**RECORDS PROVIDED**
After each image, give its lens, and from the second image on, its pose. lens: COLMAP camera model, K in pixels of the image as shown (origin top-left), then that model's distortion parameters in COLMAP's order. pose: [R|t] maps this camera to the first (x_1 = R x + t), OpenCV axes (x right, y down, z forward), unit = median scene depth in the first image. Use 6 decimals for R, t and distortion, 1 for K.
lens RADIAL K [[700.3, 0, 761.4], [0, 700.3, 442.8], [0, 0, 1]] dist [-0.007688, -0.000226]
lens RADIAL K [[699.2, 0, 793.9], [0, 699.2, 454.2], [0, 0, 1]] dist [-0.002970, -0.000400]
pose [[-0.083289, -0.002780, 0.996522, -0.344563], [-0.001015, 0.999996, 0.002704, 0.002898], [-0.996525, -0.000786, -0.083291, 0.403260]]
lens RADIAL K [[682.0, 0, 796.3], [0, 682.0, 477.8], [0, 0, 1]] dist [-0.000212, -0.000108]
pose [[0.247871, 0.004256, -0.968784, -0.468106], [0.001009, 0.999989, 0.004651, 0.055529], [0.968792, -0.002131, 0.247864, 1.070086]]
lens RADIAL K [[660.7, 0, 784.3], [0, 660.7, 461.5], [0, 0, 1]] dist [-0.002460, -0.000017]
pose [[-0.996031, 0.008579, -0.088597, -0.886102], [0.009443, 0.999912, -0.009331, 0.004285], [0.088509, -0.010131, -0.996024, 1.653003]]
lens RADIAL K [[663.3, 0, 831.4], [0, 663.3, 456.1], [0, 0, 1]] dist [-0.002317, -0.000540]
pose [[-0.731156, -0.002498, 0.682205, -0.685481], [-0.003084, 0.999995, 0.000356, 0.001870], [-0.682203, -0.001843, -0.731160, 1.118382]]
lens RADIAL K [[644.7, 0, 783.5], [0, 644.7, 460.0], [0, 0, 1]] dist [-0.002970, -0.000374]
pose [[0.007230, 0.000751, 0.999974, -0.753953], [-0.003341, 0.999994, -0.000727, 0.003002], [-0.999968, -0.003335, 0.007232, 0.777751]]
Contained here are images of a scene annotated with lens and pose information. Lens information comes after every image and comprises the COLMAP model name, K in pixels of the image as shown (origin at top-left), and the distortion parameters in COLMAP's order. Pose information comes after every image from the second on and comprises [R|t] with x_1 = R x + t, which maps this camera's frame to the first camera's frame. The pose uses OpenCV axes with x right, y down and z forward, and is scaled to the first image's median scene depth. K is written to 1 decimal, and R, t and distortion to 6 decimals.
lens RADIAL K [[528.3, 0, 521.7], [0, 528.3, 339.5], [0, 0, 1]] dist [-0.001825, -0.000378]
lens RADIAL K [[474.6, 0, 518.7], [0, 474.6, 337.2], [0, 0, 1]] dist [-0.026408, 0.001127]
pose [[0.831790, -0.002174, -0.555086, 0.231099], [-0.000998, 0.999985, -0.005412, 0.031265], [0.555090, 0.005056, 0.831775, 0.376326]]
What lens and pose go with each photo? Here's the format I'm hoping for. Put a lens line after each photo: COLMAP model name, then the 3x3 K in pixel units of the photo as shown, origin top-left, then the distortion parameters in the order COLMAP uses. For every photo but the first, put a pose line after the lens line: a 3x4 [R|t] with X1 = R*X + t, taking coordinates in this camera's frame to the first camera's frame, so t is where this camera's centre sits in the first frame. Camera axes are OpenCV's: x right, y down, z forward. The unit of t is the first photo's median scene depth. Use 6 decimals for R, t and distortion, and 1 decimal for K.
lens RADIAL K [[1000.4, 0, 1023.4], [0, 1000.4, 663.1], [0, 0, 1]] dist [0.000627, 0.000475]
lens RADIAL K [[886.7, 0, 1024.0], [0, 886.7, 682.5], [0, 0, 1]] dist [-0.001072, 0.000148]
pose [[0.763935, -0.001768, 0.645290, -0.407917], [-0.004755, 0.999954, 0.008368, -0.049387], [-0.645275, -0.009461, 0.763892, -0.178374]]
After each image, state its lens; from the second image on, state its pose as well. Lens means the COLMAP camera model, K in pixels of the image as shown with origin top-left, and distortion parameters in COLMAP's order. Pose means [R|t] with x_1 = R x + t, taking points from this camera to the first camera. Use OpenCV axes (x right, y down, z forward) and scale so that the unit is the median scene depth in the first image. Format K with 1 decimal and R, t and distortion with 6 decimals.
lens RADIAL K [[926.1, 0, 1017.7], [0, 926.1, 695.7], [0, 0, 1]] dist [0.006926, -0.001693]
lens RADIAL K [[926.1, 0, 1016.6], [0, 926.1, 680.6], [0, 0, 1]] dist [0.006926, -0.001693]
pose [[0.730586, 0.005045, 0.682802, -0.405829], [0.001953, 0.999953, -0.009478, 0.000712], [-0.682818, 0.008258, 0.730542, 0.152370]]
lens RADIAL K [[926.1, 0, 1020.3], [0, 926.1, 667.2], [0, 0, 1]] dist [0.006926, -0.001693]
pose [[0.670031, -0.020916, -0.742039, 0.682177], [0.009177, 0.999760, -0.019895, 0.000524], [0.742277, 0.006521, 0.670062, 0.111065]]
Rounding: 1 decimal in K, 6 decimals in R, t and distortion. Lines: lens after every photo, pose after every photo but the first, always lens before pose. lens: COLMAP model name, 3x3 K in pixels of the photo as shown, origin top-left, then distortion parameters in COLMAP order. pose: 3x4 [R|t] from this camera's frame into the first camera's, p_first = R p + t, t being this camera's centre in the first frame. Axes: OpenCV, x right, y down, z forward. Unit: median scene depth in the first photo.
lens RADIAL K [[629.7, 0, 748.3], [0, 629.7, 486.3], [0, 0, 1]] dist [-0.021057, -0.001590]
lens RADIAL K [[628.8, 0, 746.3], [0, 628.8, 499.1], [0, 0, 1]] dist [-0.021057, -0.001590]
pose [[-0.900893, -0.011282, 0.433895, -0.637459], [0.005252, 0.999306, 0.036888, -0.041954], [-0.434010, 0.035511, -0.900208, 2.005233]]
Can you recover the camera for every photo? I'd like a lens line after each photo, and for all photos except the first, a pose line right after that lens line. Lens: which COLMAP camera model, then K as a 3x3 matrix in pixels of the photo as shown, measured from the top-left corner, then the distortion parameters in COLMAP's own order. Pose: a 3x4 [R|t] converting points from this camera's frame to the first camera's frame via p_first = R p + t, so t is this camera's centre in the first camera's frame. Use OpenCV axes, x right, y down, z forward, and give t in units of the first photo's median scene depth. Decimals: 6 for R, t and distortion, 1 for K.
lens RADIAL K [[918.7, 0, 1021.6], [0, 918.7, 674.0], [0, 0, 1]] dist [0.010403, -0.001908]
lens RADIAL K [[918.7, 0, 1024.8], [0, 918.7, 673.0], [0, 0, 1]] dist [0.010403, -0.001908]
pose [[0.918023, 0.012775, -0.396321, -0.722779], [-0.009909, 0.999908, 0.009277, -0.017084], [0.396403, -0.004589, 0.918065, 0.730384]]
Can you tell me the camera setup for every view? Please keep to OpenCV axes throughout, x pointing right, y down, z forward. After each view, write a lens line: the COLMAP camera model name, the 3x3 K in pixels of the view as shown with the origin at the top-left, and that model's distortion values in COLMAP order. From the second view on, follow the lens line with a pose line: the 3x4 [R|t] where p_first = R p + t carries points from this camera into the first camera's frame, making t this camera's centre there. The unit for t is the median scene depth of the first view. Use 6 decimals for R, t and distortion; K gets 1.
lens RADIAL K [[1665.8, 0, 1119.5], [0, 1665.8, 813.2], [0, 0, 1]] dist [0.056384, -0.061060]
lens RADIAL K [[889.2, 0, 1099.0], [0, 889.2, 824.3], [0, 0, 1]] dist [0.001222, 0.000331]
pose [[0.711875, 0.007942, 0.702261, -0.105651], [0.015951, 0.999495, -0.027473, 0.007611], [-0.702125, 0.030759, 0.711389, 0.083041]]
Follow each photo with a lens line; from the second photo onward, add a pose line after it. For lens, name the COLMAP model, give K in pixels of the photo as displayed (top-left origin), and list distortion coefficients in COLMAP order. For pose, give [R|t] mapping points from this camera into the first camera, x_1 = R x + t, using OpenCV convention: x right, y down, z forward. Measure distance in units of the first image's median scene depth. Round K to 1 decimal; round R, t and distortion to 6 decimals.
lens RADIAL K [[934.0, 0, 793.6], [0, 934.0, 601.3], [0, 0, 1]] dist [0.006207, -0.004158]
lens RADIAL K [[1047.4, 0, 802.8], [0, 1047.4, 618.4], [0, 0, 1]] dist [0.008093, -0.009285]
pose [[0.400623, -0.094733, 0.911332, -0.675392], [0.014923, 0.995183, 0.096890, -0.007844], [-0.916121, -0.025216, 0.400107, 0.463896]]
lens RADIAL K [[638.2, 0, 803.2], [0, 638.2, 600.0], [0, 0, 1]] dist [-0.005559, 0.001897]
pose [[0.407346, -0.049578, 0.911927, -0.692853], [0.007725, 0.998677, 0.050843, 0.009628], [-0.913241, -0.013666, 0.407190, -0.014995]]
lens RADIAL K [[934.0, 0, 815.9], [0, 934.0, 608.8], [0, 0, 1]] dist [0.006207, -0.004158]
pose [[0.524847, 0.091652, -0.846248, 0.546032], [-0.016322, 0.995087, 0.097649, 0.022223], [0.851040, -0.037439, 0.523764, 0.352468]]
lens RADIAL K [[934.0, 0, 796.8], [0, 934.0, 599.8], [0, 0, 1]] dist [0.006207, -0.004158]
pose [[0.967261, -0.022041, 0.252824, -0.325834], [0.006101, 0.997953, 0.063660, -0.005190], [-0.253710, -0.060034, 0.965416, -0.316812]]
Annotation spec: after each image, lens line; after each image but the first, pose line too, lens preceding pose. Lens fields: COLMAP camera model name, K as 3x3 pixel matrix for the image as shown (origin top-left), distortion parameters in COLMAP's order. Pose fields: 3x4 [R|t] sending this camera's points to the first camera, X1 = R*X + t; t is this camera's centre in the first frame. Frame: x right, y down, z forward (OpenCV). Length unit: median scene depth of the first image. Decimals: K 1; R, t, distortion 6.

**WORK ORDER**
Pull out each line above that contains the word "spec", copying it in full.

**EXPECTED OUTPUT**
Annotation spec: after each image, lens line; after each image but the first, pose line too, lens preceding pose. Lens fields: COLMAP camera model name, K as 3x3 pixel matrix for the image as shown (origin top-left), distortion parameters in COLMAP's order. Pose fields: 3x4 [R|t] sending this camera's points to the first camera, X1 = R*X + t; t is this camera's centre in the first frame. Frame: x right, y down, z forward (OpenCV). Length unit: median scene depth of the first image. Decimals: K 1; R, t, distortion 6.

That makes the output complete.